As much as I don't like meta comments I'm going to have to make one finally, because I think about it every day and just need to get it out there to at least relieve the pressure in my head.
Why is the top voted comment so often about the title of the story? I guess it's because it's the first thing we interact with and it frames our expectations, but man alive, the title is probably the least interesting thing about any article posted to HN but consistently I see top rated comments talking about the title. Maybe it's just lowest-common-denominator.
And it's not that I think the comments themselves are bad, it's just weird to me that I consistently see them at the top of the page.
Apologies for the meta rant, it won't happen again, at least from me. (In fact the reason we have a lot of meta comments might be the same as the reason we have a lot of title-comments making me a bit hypocritical, but I digress.)
I think it's because people upvote most often when they share a particular opinion -- and your first opinion is mostly about the title of the article.
For example. I saw the title, clicked through (also opened comments), gave the page a once-over (didn't even read) -- came back here, and saw that first post. I also agree with the guy said, I thought they came up with some amazing new way to view regular diffs in 3D. So, I would have upvoted. Maybe it's just me, but I'm guessing far more people do that
In this case, possibly because it may provide some value to anyone reading the comments before the article. I too through it was going to be a diff for text files using a different visualization, not a diff of a specific file type. In that respect, it's a clarification of whatever summary you might infer from the title.
In short, I found the comment useful, it not necessarily inspiring of conversation (although a discussion of different visualizations of changes may be worthwhile).

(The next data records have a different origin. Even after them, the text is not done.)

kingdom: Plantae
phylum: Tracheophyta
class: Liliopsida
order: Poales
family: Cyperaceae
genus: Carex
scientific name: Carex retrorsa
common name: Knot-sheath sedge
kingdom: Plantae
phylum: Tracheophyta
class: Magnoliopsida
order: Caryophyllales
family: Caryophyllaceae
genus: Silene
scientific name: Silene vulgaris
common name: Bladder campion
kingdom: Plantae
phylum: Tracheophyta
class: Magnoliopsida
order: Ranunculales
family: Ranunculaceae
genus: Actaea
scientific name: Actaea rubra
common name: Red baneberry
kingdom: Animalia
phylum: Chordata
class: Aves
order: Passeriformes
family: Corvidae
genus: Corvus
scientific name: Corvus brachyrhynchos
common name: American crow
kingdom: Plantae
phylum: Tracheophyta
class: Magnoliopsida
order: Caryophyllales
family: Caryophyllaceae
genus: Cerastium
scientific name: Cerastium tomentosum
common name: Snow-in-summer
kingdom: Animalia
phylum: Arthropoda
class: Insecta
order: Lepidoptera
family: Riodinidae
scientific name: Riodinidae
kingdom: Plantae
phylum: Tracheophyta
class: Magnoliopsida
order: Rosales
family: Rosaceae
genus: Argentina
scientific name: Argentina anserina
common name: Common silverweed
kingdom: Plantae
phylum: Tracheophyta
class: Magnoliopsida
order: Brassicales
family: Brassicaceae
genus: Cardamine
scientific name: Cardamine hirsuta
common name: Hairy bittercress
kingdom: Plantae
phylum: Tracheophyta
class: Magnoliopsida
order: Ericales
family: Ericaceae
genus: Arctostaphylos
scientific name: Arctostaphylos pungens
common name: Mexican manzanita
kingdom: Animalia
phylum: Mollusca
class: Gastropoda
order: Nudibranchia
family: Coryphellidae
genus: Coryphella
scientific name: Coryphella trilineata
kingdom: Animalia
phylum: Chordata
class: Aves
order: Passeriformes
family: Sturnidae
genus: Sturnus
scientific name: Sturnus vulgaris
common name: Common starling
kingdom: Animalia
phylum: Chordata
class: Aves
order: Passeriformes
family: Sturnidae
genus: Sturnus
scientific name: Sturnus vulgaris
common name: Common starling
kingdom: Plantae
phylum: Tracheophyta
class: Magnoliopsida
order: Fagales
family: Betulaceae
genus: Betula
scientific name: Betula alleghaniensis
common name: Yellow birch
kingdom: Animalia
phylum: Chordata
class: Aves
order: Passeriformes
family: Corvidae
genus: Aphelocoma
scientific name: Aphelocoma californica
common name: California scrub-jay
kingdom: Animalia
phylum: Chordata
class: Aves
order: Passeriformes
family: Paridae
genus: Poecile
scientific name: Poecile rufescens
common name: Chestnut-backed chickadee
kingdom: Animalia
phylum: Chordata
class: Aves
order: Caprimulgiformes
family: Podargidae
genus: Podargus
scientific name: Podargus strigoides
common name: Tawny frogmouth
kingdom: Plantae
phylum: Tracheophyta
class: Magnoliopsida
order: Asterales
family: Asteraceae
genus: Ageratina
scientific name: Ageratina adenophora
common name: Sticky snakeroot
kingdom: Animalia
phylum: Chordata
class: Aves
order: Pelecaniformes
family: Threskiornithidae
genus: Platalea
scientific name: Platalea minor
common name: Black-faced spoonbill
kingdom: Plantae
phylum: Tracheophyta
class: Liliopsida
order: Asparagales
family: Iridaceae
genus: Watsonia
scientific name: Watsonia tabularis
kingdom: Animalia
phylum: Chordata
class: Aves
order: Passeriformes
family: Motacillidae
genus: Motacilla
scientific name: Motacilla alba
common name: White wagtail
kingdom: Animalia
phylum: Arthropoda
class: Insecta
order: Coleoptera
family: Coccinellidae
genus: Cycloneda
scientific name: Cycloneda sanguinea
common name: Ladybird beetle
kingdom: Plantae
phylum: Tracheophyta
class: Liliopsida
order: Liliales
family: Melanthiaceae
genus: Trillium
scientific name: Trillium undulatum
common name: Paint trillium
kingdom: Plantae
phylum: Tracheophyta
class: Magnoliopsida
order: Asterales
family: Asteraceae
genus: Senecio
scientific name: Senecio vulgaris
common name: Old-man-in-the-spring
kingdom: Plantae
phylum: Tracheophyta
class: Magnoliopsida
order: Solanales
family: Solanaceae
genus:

I've thought about this before and attributed it simply to bikeshedding. When something interesting pops up people really want to be part of the conversation but don't have the background to talk about the main topic so they comment about the meta information.
Same here, perhaps "GitHub announces Diffs for 3D Files" would be clearer. This is a really awesome feature though, I'd be curious to see what other types of files they do this for (if any).
Now I think about it, it's super cool that GitHub are putting so much effort into being a useful platform for file formats traditionally not associated (much) with software development.
There is so much cool stuff you could investigate over and above text files: understanding photoshop files and describing layer changes; diffing audio and identifying mixes and how they were mixed.
A always assumed it was fake until a few years later a friend brought an SGI workstation into work to play with, and showed me the file manager.
Now I generally try to keep an open mind when I see things in movies as elements, while they may not be entirely correct, are sometimes based on reality. It just happens to be a portion of reality you are unfamiliar with.
I was thinking the same thing and was wondering how exactly that would look like as the page loaded. In a way I was disappointed. It's still a pretty cool feature though.
Me too. But as I was clicking and lagging on getting to the page, I was trying to visualize what a 3D view of a file diff would look like. I can't even imagine it.